The blame game will heat up as Gov. Matt Bevin gets closer to calling a special session, likely for October, to address public pension woes. But as Bevin and legislators tackle this serious problem, they’ve got to steer clear of fantastic claims about rich retirement benefits and simple solutions.
There are no magic bullets. The state must commit to the long slog of funding the pensions to honor current obligations and assure talented, dedicated people will be drawn to public service careers in the future. A few facts to keep in mind:
▪ Changing benefits for future employees will do nothing to solve the current crisis.

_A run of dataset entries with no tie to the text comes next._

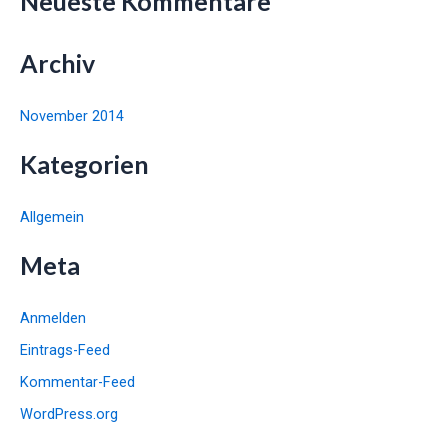
Neueste Kommentare
:
Archiv
November 2014
Kategorien
Allgemein
Meta
Anmelden
Eintrags-Feed
Kommentar-Feed
WordPress.org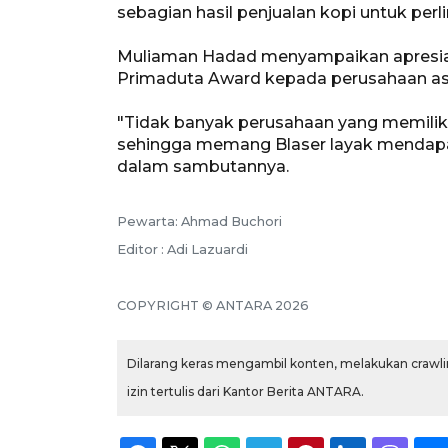
sebagian hasil penjualan kopi untuk perl
Muliaman Hadad menyampaikan apresia
Primaduta Award kepada perusahaan asa
"Tidak banyak perusahaan yang memiliki
sehingga memang Blaser layak mendapat
dalam sambutannya.
Pewarta: Ahmad Buchori
Editor : Adi Lazuardi
COPYRIGHT © ANTARA 2026
Dilarang keras mengambil konten, melakukan crawlin
izin tertulis dari Kantor Berita ANTARA.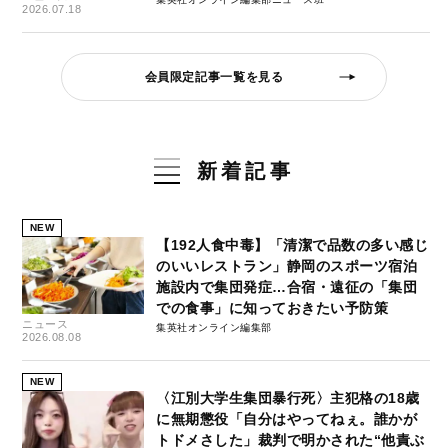
2026.07.18
会員限定記事一覧を見る
新着記事
NEW
【192人食中毒】「清潔で品数の多い感じ
のいいレストラン」静岡のスポーツ宿泊
施設内で集団発症…合宿・遠征の「集団
での食事」に知っておきたい予防策
ニュース
集英社オンライン編集部
2026.08.08
NEW
〈江別大学生集団暴行死〉主犯格の18歳
に無期懲役「自分はやってねぇ。誰かが
トドメさした」裁判で明かされた“他責ぶ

▪ A $20 billion-plus unfunded balance, by the latest count, is almost exclusively due to decisions by legislators and governors over the past two decades to balance budgets or fund pet projects by shortchanging contributions to the pension fund.

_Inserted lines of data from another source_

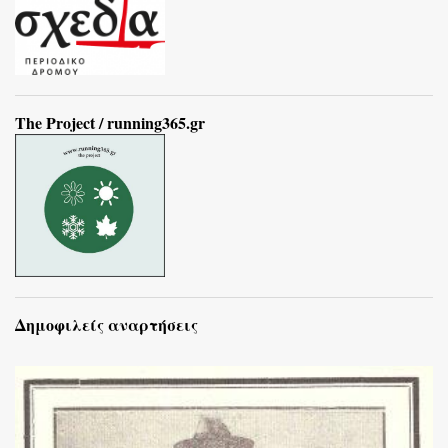
The Project / running365.gr
Δημοφιλείς αναρτήσεις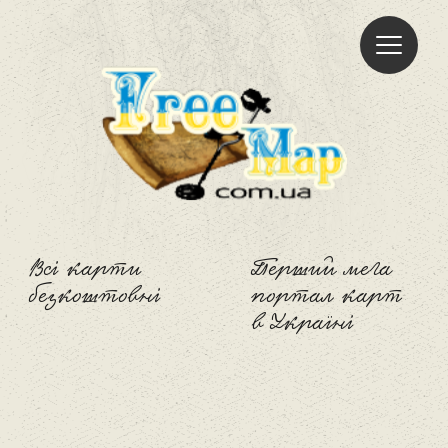
Freemap
Всі карти
Перший мега
безкоштовні
портал карт
в Україні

▪ Almost 60 percent of retirees in the Kentucky Employees’ Retirement System receive less than $20,000 a year.
▪ Dozens of studies, and the experience of some states, show that switching to a 401(k)-type system will save the state no money, cost employees more and leave state employees with less in retirement.

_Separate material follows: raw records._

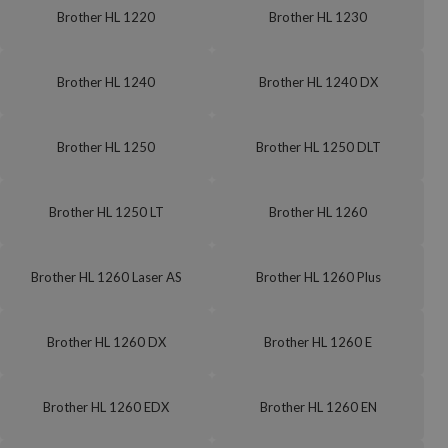
Brother HL 1220
Brother HL 1230
Brother HL 1240
Brother HL 1240 DX
Brother HL 1250
Brother HL 1250 DLT
Brother HL 1250 LT
Brother HL 1260
Brother HL 1260 Laser AS
Brother HL 1260 Plus
Brother HL 1260 DX
Brother HL 1260 E
Brother HL 1260 EDX
Brother HL 1260 EN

▪ About 500,000 people are directly affected by the retirement systems grouped under KERS.
▪ Digging a deeper pension hole — a likely result if new employees are switched to a 401(k)-type system — could push a teetering state budget over the edge.
After years of severe cuts resulting in escalating university tuition, underfunded public schools, diminished staffs at critical agencies and a host of other problems, revenues are not meeting estimates and the rainy-day fund is perilously low.
The Kentucky Chamber of Commerce and others endorse switching from guaranteed benefit pensions to 401(k)-type funds with individual accounts funded by contributions from the employee and the government. That’s a bad idea for both the state and employees.
For the state, it would mean closing the pension system — new employees wouldn’t make contributions. Now, funds come from employees, the state and investment earnings. If new employees no longer contribute, that means less money to invest as more workers retire.
That might work if the system was fully funded when it’s closed, but with about 14 percent of the money on hand to cover current obligations it’s a recipe for disaster.
Those new employees would have individual accounts with higher fees and, studies repeatedly show, lower returns. At retirement they would have less to fall back on, even though both they and the state may have paid in roughly the same as in the current system.
The reason is simple: There’s power in numbers. When a state retirement fund brings billions to the market, it pays lower fees on investments. It can also spread risk among thousands of people retiring at different times, providing a longer horizon for investment. Individual accounts don’t have those advantages.
Republicans assert they rely on facts and economic realities to govern conservatively. Now, controlling the governor’s chair and both houses of the General Assembly, they will put themselves to the test on the pension issue.